● Written task
Copy out all of the following items again, swapping each "collectors" for "collected by" and keeping everything else the same.

● Entries supplied
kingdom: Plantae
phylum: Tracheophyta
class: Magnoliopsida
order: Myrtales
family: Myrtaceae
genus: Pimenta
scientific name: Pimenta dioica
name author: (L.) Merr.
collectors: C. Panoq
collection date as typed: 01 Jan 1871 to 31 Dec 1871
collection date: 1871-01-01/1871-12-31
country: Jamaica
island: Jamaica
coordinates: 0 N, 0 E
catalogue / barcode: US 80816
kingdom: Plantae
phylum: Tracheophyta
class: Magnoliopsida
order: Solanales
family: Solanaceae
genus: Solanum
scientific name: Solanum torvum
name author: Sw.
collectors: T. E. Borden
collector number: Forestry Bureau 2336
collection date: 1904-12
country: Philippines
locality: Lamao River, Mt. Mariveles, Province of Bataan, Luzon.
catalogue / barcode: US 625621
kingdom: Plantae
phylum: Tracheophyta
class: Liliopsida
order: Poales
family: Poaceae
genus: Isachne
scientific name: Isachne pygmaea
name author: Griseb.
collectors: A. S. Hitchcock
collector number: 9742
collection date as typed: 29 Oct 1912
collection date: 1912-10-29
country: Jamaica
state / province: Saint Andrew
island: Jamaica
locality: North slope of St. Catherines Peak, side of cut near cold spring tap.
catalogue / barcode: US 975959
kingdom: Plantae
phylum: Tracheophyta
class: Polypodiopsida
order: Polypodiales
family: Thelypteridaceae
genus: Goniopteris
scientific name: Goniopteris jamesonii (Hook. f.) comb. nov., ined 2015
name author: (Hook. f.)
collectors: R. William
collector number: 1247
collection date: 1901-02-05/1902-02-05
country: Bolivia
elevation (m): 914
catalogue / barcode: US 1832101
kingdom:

● Final result
kingdom: Plantae
phylum: Tracheophyta
class: Magnoliopsida
order: Myrtales
family: Myrtaceae
genus: Pimenta
scientific name: Pimenta dioica
name author: (L.) Merr.
collected by: C. Panoq
collection date as typed: 01 Jan 1871 to 31 Dec 1871
collection date: 1871-01-01/1871-12-31
country: Jamaica
island: Jamaica
coordinates: 0 N, 0 E
catalogue / barcode: US 80816
kingdom: Plantae
phylum: Tracheophyta
class: Magnoliopsida
order: Solanales
family: Solanaceae
genus: Solanum
scientific name: Solanum torvum
name author: Sw.
collected by: T. E. Borden
collector number: Forestry Bureau 2336
collection date: 1904-12
country: Philippines
locality: Lamao River, Mt. Mariveles, Province of Bataan, Luzon.
catalogue / barcode: US 625621
kingdom: Plantae
phylum: Tracheophyta
class: Liliopsida
order: Poales
family: Poaceae
genus: Isachne
scientific name: Isachne pygmaea
name author: Griseb.
collected by: A. S. Hitchcock
collector number: 9742
collection date as typed: 29 Oct 1912
collection date: 1912-10-29
country: Jamaica
state / province: Saint Andrew
island: Jamaica
locality: North slope of St. Catherines Peak, side of cut near cold spring tap.
catalogue / barcode: US 975959
kingdom: Plantae
phylum: Tracheophyta
class: Polypodiopsida
order: Polypodiales
family: Thelypteridaceae
genus: Goniopteris
scientific name: Goniopteris jamesonii (Hook. f.) comb. nov., ined 2015
name author: (Hook. f.)
collected by: R. William
collector number: 1247
collection date: 1901-02-05/1902-02-05
country: Bolivia
elevation (m): 914
catalogue / barcode: US 1832101
kingdom:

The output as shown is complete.